> [Records provided]
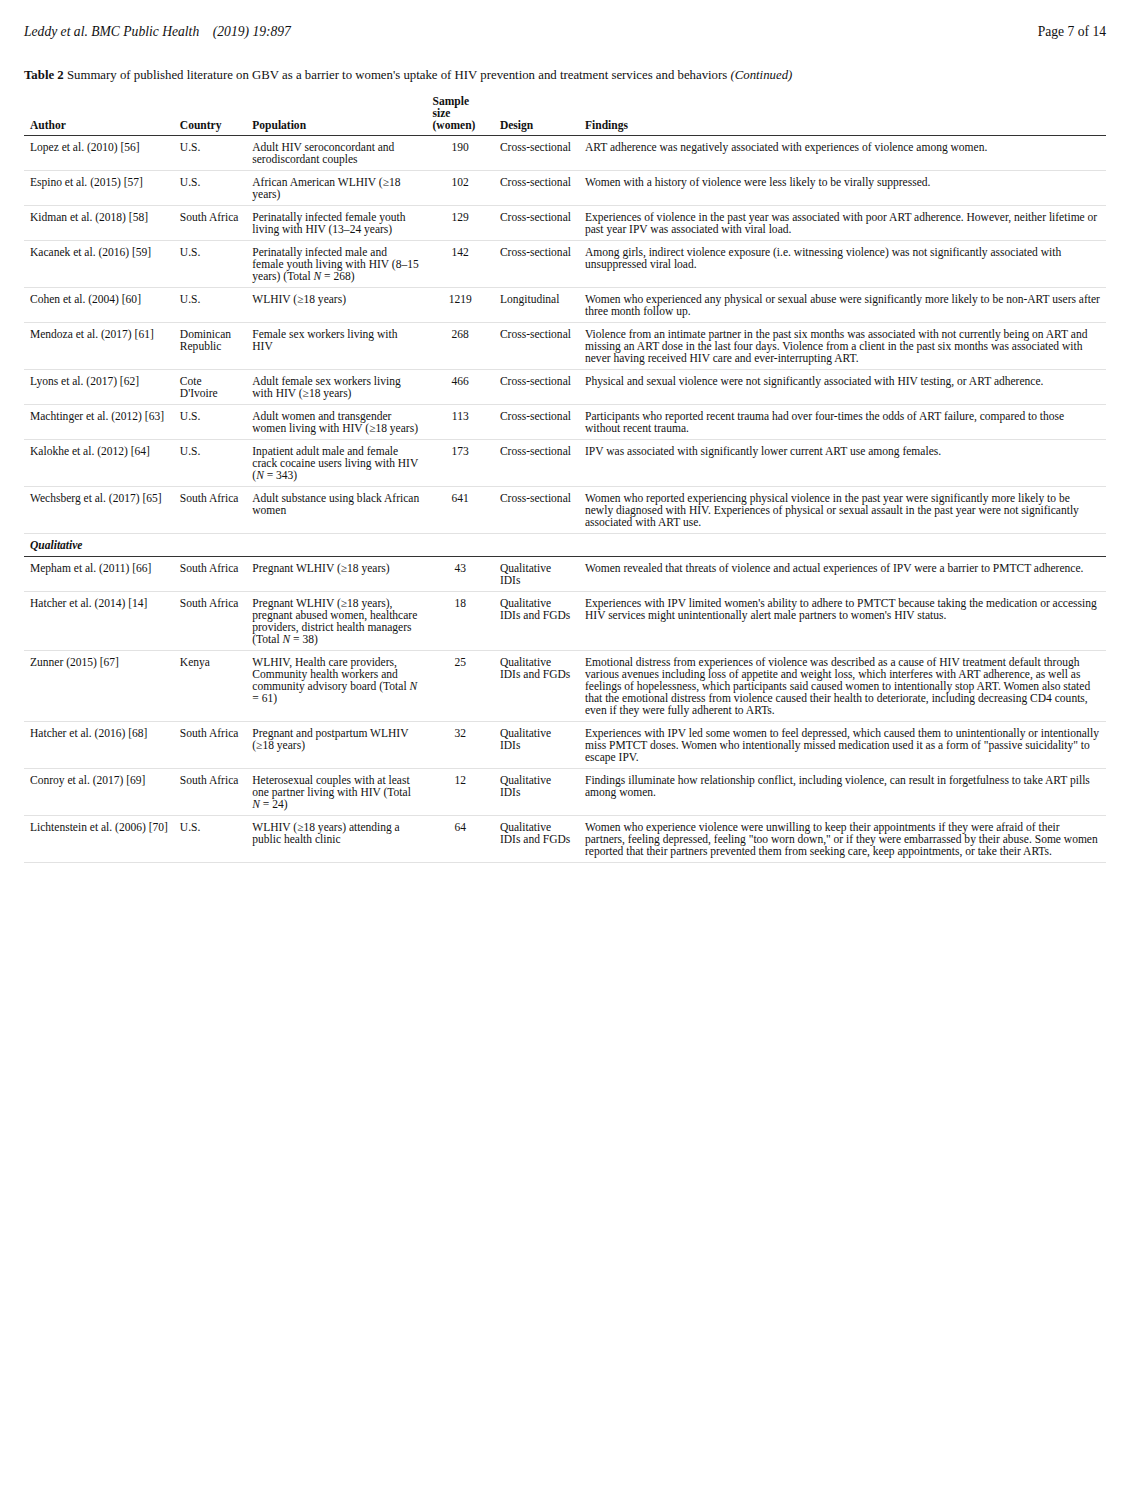Leddy et al. BMC Public Health (2019) 19:897
Page 7 of 14
Table 2 Summary of published literature on GBV as a barrier to women's uptake of HIV prevention and treatment services and behaviors (Continued)
| Author | Country | Population | Sample size (women) | Design | Findings |
| --- | --- | --- | --- | --- | --- |
| Lopez et al. (2010) [56] | U.S. | Adult HIV seroconcordant and serodiscordant couples | 190 | Cross-sectional | ART adherence was negatively associated with experiences of violence among women. |
| Espino et al. (2015) [57] | U.S. | African American WLHIV (≥18 years) | 102 | Cross-sectional | Women with a history of violence were less likely to be virally suppressed. |
| Kidman et al. (2018) [58] | South Africa | Perinatally infected female youth living with HIV (13–24 years) | 129 | Cross-sectional | Experiences of violence in the past year was associated with poor ART adherence. However, neither lifetime or past year IPV was associated with viral load. |
| Kacanek et al. (2016) [59] | U.S. | Perinatally infected male and female youth living with HIV (8–15 years) (Total N = 268) | 142 | Cross-sectional | Among girls, indirect violence exposure (i.e. witnessing violence) was not significantly associated with unsuppressed viral load. |
| Cohen et al. (2004) [60] | U.S. | WLHIV (≥18 years) | 1219 | Longitudinal | Women who experienced any physical or sexual abuse were significantly more likely to be non-ART users after three month follow up. |
| Mendoza et al. (2017) [61] | Dominican Republic | Female sex workers living with HIV | 268 | Cross-sectional | Violence from an intimate partner in the past six months was associated with not currently being on ART and missing an ART dose in the last four days. Violence from a client in the past six months was associated with never having received HIV care and ever-interrupting ART. |
| Lyons et al. (2017) [62] | Cote D'Ivoire | Adult female sex workers living with HIV (≥18 years) | 466 | Cross-sectional | Physical and sexual violence were not significantly associated with HIV testing, or ART adherence. |
| Machtinger et al. (2012) [63] | U.S. | Adult women and transgender women living with HIV (≥18 years) | 113 | Cross-sectional | Participants who reported recent trauma had over four-times the odds of ART failure, compared to those without recent trauma. |
| Kalokhe et al. (2012) [64] | U.S. | Inpatient adult male and female crack cocaine users living with HIV ( N = 343) | 173 | Cross-sectional | IPV was associated with significantly lower current ART use among females. |
| Wechsberg et al. (2017) [65] | South Africa | Adult substance using black African women | 641 | Cross-sectional | Women who reported experiencing physical violence in the past year were significantly more likely to be newly diagnosed with HIV. Experiences of physical or sexual assault in the past year were not significantly associated with ART use. |
| Qualitative |
| Mepham et al. (2011) [66] | South Africa | Pregnant WLHIV (≥18 years) | 43 | Qualitative IDIs | Women revealed that threats of violence and actual experiences of IPV were a barrier to PMTCT adherence. |
| Hatcher et al. (2014) [14] | South Africa | Pregnant WLHIV (≥18 years), pregnant abused women, healthcare providers, district health managers (Total N = 38) | 18 | Qualitative IDIs and FGDs | Experiences with IPV limited women's ability to adhere to PMTCT because taking the medication or accessing HIV services might unintentionally alert male partners to women's HIV status. |
| Zunner (2015) [67] | Kenya | WLHIV, Health care providers, Community health workers and community advisory board (Total N = 61) | 25 | Qualitative IDIs and FGDs | Emotional distress from experiences of violence was described as a cause of HIV treatment default through various avenues including loss of appetite and weight loss, which interferes with ART adherence, as well as feelings of hopelessness, which participants said caused women to intentionally stop ART. Women also stated that the emotional distress from violence caused their health to deteriorate, including decreasing CD4 counts, even if they were fully adherent to ARTs. |
| Hatcher et al. (2016) [68] | South Africa | Pregnant and postpartum WLHIV (≥18 years) | 32 | Qualitative IDIs | Experiences with IPV led some women to feel depressed, which caused them to unintentionally or intentionally miss PMTCT doses. Women who intentionally missed medication used it as a form of "passive suicidality" to escape IPV. |
| Conroy et al. (2017) [69] | South Africa | Heterosexual couples with at least one partner living with HIV (Total N = 24) | 12 | Qualitative IDIs | Findings illuminate how relationship conflict, including violence, can result in forgetfulness to take ART pills among women. |
| Lichtenstein et al. (2006) [70] | U.S. | WLHIV (≥18 years) attending a public health clinic | 64 | Qualitative IDIs and FGDs | Women who experience violence were unwilling to keep their appointments if they were afraid of their partners, feeling depressed, feeling "too worn down," or if they were embarrassed by their abuse. Some women reported that their partners prevented them from seeking care, keep appointments, or take their ARTs. |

> [To do] Look through the material above and pick out each line holding the word "unintentionally".

> [Worked solution]
| Hatcher et al. (2014) [14] | South Africa | Pregnant WLHIV (≥18 years), pregnant abused women, healthcare providers, district health managers (Total N = 38) | 18 | Qualitative IDIs and FGDs | Experiences with IPV limited women's ability to adhere to PMTCT because taking the medication or accessing HIV services might unintentionally alert male partners to women's HIV status. |
| Hatcher et al. (2016) [68] | South Africa | Pregnant and postpartum WLHIV (≥18 years) | 32 | Qualitative IDIs | Experiences with IPV led some women to feel depressed, which caused them to unintentionally or intentionally miss PMTCT doses. Women who intentionally missed medication used it as a form of "passive suicidality" to escape IPV. |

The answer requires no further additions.